◆ Work to complete:
Where the data below begins, start duplicating lines exactly, and finish with the line containing "47: (947, 200, 1.06)"; add nothing else. Leave the pictures out.

>>>>>

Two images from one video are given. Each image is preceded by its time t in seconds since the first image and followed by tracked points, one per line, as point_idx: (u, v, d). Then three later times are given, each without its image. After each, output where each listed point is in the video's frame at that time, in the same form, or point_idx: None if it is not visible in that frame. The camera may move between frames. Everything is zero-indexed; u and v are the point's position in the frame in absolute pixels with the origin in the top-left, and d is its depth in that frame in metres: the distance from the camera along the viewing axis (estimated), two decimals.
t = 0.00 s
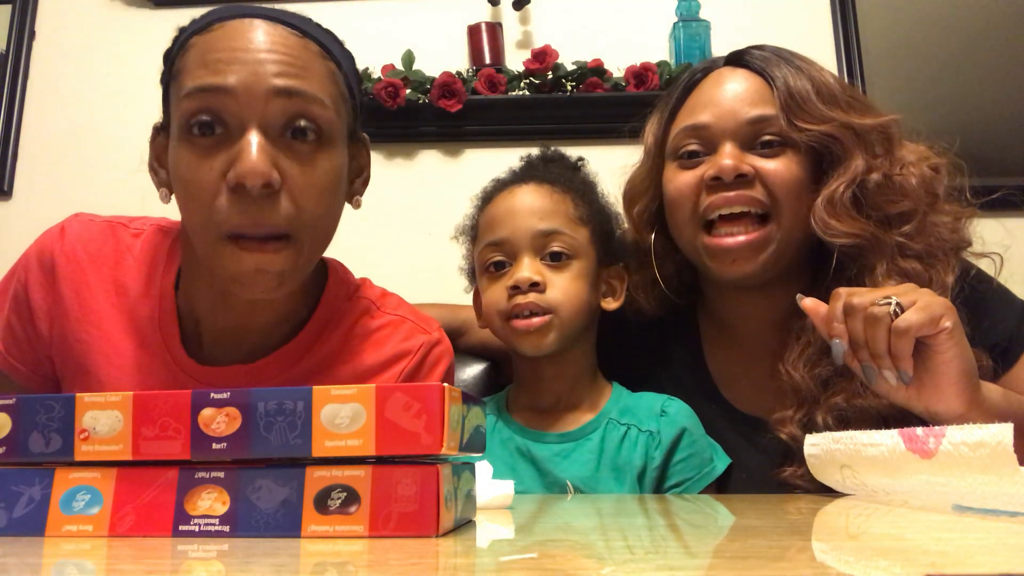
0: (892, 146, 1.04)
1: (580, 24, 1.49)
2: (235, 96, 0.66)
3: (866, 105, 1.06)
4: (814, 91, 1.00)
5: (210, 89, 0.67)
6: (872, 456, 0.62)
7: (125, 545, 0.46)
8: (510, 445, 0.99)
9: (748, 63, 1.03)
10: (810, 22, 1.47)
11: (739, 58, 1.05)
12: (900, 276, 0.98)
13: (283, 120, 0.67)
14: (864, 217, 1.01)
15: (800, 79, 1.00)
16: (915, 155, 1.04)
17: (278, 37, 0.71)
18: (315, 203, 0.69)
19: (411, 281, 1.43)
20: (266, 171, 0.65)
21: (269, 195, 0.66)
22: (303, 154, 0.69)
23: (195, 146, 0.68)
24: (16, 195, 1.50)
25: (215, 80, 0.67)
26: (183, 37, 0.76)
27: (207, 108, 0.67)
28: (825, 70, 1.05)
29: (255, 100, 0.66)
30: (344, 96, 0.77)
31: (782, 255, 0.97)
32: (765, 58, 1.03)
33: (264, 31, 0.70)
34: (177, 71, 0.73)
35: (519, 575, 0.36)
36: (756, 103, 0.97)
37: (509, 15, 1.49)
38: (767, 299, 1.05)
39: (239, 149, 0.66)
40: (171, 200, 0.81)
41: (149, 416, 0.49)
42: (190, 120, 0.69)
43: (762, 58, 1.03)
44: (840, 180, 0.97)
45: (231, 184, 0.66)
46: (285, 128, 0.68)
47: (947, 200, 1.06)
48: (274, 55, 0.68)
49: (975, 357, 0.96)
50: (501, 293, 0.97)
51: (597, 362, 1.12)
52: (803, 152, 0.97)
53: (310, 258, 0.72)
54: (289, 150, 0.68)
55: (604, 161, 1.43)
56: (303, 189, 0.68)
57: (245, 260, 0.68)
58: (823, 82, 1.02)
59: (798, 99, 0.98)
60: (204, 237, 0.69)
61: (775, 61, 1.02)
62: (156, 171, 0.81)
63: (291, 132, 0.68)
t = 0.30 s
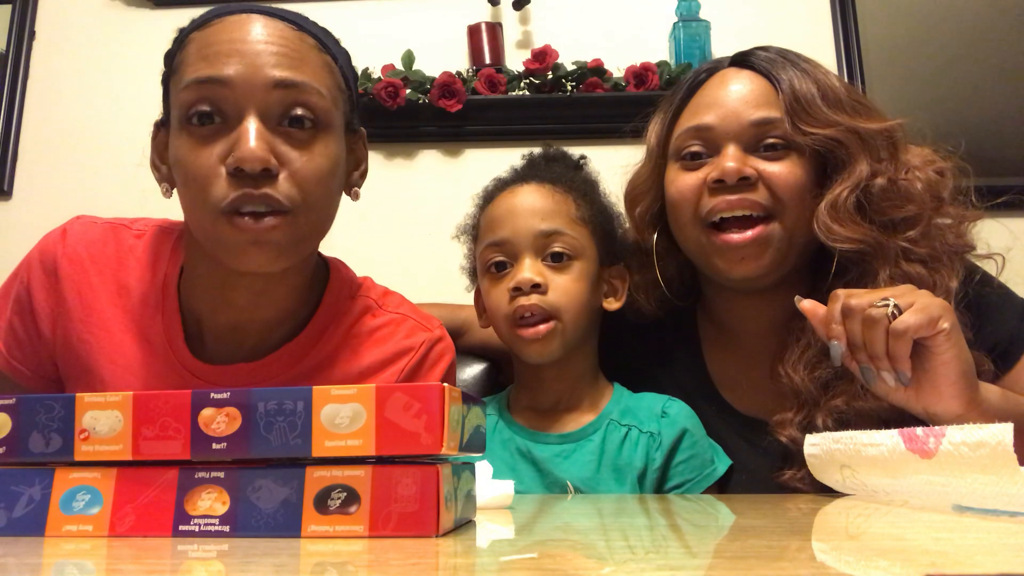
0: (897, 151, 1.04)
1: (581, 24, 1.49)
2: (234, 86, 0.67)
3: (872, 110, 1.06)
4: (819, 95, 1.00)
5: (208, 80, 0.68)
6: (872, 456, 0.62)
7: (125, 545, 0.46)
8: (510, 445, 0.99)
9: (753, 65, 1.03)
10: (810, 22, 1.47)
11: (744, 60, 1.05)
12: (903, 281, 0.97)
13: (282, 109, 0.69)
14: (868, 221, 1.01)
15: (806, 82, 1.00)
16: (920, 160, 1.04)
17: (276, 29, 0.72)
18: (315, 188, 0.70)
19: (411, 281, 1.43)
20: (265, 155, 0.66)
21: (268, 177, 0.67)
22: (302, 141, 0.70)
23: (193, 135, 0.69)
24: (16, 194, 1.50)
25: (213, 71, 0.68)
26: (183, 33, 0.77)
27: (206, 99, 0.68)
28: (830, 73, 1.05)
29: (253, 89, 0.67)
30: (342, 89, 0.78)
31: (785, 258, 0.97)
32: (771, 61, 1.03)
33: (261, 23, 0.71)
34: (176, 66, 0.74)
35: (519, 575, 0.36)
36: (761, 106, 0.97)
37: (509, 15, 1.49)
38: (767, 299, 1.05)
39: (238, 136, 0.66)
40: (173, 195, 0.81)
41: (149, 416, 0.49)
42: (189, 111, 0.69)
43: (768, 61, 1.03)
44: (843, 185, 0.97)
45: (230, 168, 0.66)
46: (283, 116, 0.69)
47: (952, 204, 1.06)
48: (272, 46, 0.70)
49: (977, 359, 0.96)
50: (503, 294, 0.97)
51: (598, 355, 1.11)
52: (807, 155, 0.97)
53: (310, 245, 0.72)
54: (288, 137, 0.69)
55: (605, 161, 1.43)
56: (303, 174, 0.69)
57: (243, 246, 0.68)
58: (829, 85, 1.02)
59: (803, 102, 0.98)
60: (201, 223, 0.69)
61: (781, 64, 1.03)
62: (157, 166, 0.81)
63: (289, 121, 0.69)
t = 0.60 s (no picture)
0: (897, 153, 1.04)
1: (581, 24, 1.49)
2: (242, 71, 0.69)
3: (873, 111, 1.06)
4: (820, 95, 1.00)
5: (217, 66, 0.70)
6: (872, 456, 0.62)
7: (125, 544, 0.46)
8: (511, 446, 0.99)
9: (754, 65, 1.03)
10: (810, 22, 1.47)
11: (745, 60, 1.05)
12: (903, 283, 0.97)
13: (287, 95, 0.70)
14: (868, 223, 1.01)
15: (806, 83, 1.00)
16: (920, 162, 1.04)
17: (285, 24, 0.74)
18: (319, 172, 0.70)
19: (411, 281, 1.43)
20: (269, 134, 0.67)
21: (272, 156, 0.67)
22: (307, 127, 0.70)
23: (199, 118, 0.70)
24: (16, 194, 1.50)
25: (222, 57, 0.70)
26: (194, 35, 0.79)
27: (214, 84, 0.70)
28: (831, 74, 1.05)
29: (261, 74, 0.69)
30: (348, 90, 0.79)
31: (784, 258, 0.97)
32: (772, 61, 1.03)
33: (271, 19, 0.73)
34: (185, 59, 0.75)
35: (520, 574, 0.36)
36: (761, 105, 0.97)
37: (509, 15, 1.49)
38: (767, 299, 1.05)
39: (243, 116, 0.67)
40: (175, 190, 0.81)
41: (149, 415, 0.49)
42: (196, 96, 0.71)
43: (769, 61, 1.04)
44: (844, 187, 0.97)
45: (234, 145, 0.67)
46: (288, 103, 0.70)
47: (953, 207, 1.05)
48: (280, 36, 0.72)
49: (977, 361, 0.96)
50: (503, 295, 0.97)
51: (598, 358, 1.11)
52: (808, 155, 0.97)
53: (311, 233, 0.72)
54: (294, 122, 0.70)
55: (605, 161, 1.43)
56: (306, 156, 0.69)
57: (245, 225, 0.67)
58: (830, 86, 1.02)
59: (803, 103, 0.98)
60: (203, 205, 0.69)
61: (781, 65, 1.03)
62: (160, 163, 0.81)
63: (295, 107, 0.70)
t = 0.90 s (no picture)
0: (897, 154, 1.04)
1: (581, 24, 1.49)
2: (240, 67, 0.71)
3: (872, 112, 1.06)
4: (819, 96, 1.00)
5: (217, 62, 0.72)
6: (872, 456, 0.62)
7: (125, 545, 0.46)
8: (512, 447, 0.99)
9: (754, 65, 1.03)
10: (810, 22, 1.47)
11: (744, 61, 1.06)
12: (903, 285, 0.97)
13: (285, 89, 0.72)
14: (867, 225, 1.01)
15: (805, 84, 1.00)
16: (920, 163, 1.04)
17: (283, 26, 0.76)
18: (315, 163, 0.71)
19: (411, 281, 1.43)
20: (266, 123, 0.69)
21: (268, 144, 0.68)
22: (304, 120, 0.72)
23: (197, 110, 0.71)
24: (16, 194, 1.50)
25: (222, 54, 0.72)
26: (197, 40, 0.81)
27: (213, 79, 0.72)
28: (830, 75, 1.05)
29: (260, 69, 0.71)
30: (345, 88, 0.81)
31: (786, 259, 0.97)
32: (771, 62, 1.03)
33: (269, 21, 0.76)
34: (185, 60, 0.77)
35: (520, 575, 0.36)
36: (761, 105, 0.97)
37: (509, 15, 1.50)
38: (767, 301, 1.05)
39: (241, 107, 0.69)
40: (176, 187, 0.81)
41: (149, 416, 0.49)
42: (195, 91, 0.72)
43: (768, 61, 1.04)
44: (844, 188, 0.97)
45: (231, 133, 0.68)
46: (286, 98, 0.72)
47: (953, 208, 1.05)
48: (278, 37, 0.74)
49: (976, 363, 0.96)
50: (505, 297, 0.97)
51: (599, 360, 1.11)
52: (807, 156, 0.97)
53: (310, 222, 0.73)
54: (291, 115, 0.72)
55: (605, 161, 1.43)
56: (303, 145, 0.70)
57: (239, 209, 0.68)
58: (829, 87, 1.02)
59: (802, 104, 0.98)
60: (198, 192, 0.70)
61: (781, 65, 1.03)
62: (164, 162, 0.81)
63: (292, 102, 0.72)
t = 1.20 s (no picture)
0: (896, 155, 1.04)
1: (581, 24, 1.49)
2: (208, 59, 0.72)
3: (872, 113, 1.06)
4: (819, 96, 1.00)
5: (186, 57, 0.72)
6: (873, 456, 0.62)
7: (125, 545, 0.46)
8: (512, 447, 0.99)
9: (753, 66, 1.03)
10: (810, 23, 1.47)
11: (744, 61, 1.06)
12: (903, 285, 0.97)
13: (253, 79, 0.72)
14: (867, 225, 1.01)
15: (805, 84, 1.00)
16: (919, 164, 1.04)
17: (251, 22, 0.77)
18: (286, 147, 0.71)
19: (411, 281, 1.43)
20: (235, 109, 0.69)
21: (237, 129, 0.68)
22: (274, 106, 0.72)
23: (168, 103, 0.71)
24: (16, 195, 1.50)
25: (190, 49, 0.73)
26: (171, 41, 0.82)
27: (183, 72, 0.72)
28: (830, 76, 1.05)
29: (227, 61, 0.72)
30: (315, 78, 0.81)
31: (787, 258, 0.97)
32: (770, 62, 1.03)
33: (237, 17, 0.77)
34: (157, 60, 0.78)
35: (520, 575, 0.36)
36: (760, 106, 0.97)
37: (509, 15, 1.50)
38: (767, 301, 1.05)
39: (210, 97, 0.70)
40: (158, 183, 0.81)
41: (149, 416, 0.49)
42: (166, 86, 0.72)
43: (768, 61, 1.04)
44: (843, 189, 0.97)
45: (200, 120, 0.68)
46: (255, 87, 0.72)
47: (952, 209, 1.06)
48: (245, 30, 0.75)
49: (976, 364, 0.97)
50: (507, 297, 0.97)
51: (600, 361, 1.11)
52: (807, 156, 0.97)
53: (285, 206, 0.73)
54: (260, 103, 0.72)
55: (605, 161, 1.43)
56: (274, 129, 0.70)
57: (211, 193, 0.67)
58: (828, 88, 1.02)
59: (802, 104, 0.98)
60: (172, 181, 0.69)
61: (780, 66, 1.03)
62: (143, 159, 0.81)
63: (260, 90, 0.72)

<<<<<

◆ Answer area:
Two images from one video are given. Each image is preceded by its time t in seconds since the first image and followed by tracked points, one per line, as point_idx: (u, v, d). Then three later times are given, each without its image. After each, output where each listed point is in the video's frame at that time, in the same form, or point_idx: None if it is not visible in that frame. The camera may move between frames. Everything is zero-indexed; u and v are the point's position in the frame in absolute pixels with the origin in the top-left, and d is its depth in that frame in metres: the distance from the camera along the viewing axis (estimated), two decimals.
t = 0.00 s
0: (892, 146, 1.04)
1: (580, 24, 1.49)
2: (235, 96, 0.66)
3: (866, 105, 1.06)
4: (814, 91, 1.00)
5: (210, 89, 0.67)
6: (872, 456, 0.62)
7: (125, 545, 0.46)
8: (510, 445, 0.99)
9: (748, 63, 1.03)
10: (810, 22, 1.47)
11: (739, 58, 1.05)
12: (900, 276, 0.98)
13: (283, 120, 0.67)
14: (864, 217, 1.01)
15: (800, 79, 1.00)
16: (915, 155, 1.04)
17: (278, 37, 0.71)
18: (315, 203, 0.69)
19: (411, 281, 1.43)
20: (266, 171, 0.65)
21: (269, 195, 0.66)
22: (303, 154, 0.69)
23: (195, 146, 0.68)
24: (16, 195, 1.50)
25: (215, 80, 0.67)
26: (183, 37, 0.76)
27: (207, 108, 0.67)
28: (825, 70, 1.05)
29: (255, 100, 0.66)
30: (344, 96, 0.77)
31: (782, 255, 0.97)
32: (765, 58, 1.03)
33: (264, 31, 0.70)
34: (177, 71, 0.73)
35: (519, 575, 0.36)
36: (756, 103, 0.97)
37: (509, 15, 1.49)
38: (767, 299, 1.05)
39: (239, 149, 0.66)
40: (171, 200, 0.81)
41: (149, 416, 0.49)
42: (190, 120, 0.69)
43: (762, 58, 1.03)
44: (840, 180, 0.97)
45: (231, 184, 0.66)
46: (285, 128, 0.68)
47: (947, 200, 1.06)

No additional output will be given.